Consigna: Indica todas las líneas de abajo que contienen la palabra «median» y cópialas completas; ten en cuenta que se distinguen mayúsculas y minúsculas.

Líneas extraídas:
---+---

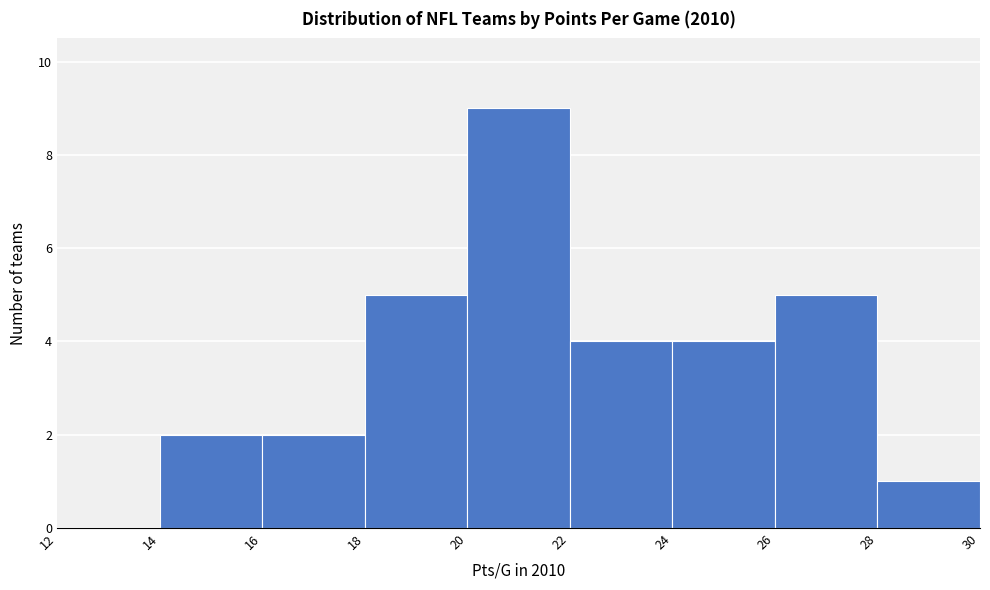

Which range on the x-axis has the tallest bar?

20 to 22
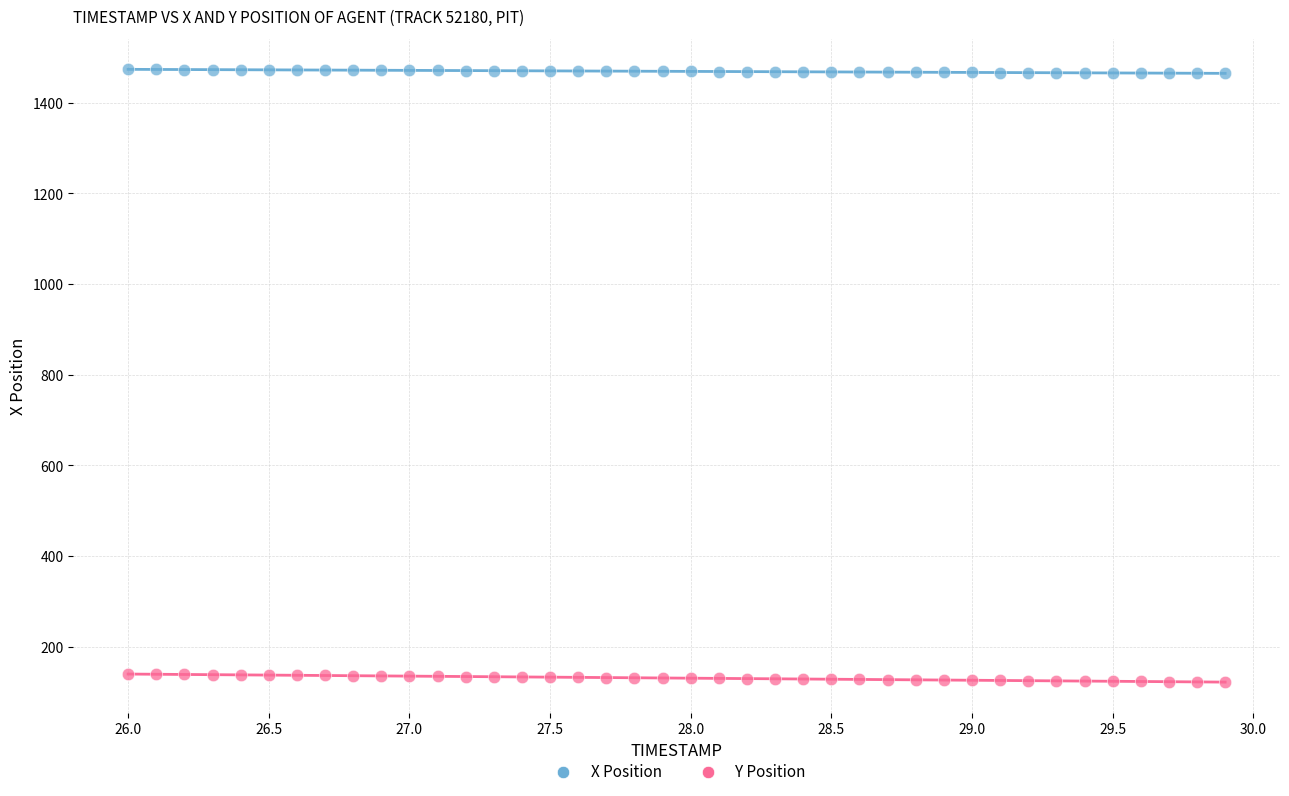

Which series reaches the minimum Y coordinate?

Y Position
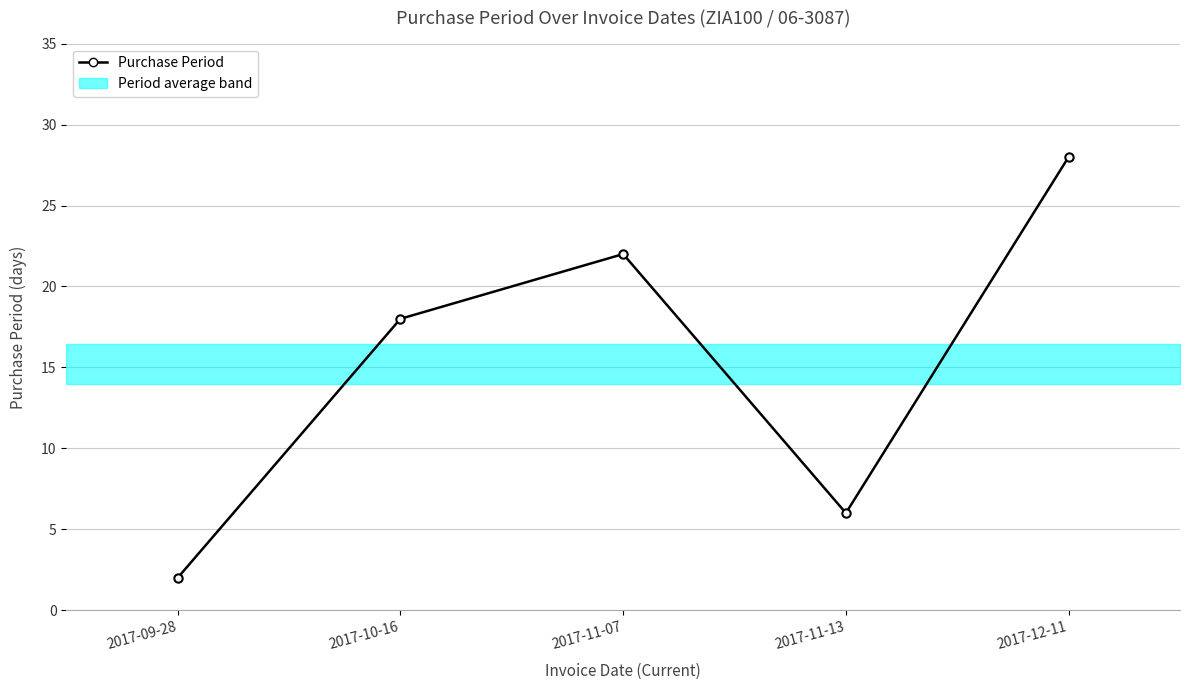

How many data points are less than 18?

2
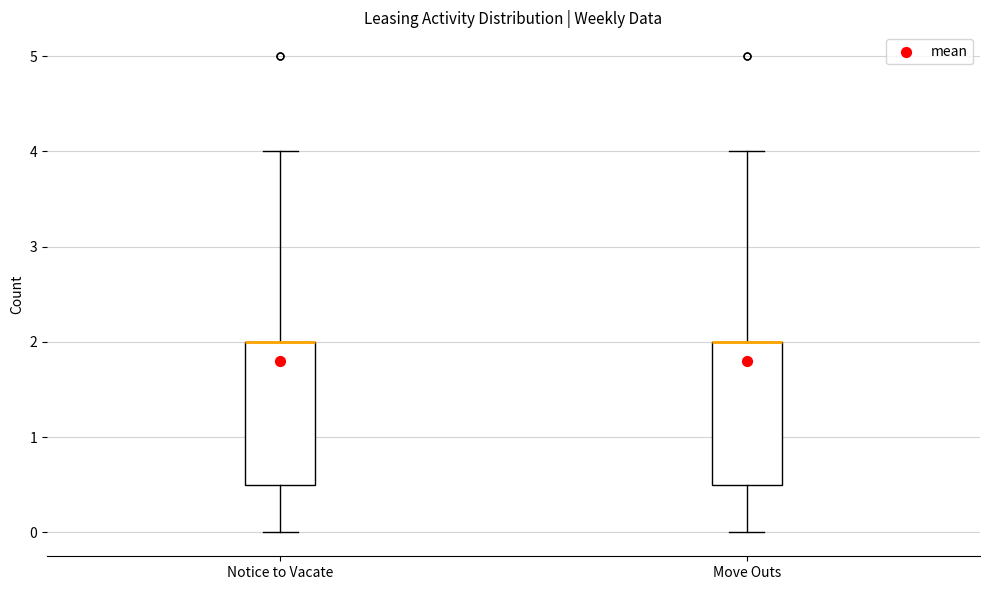

Reading left to right, read every box against the y-axis: the position of its median line, the range the box covers, and the ends of its whiskers. The values are not printed on the chart, so give them approximately, as read against the axis.

Notice to Vacate: median 2.0 (drawn on the box's upper edge), box 0.5 to 2.0, whiskers 0.0 to 4.0
Move Outs: median 2.0 (drawn on the box's upper edge), box 0.5 to 2.0, whiskers 0.0 to 4.0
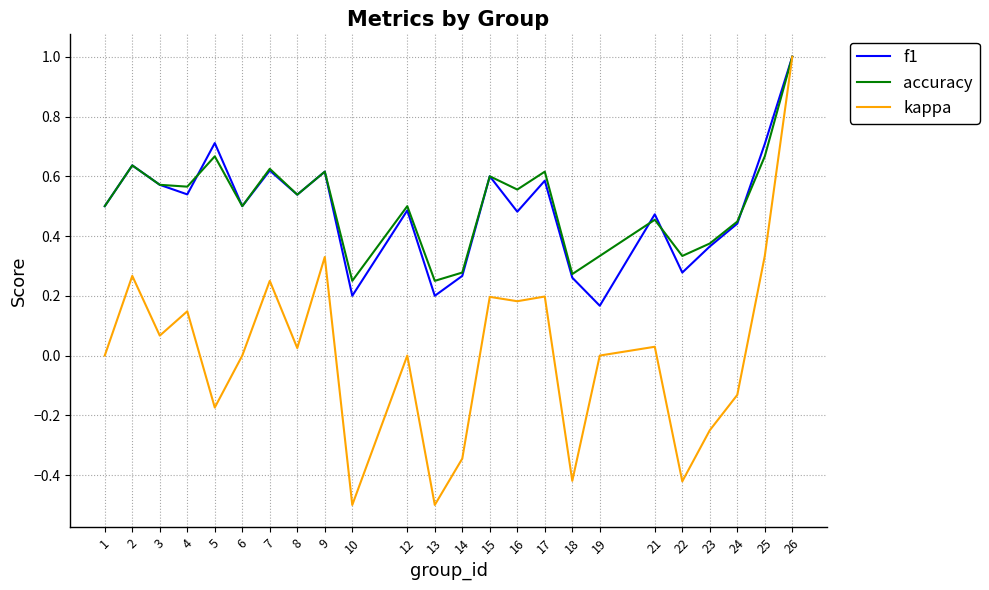

What is the highest value of the kappa series?

1.0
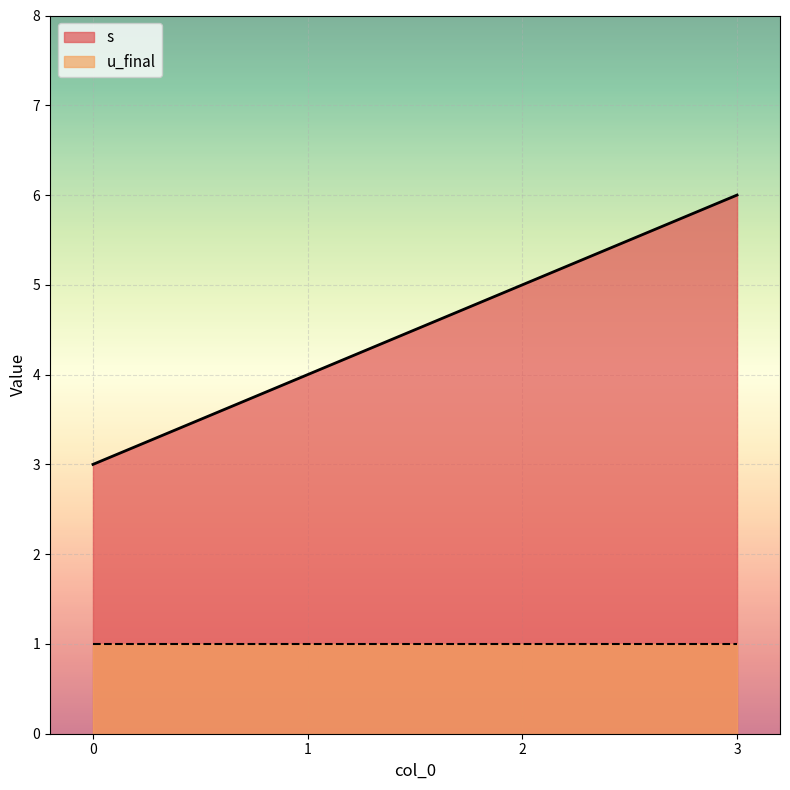

Reading left to right, what are all the values shown in this chart?

0=3	1=4	2=5	3=6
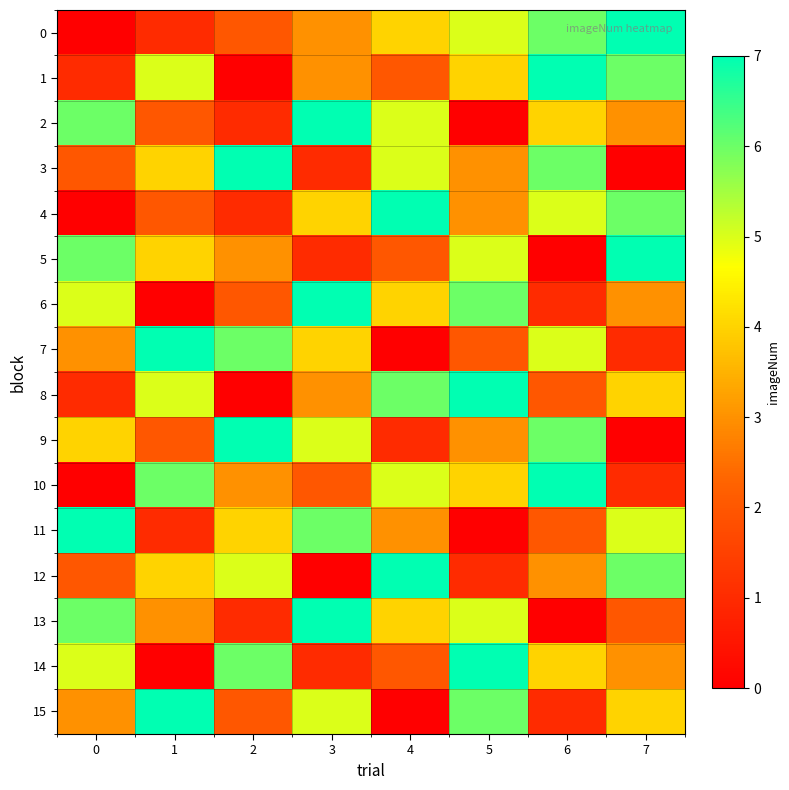

What is the greatest value displayed?

7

---+---

Solución:
Reading left to right, read every box against the y-axis: the position of its median line, the range the box covers, and the ends of its whiskers. The values are not printed on the chart, so give them approximately, as read against the axis.
Notice to Vacate: median 2.0 (drawn on the box's upper edge), box 0.5 to 2.0, whiskers 0.0 to 4.0
Move Outs: median 2.0 (drawn on the box's upper edge), box 0.5 to 2.0, whiskers 0.0 to 4.0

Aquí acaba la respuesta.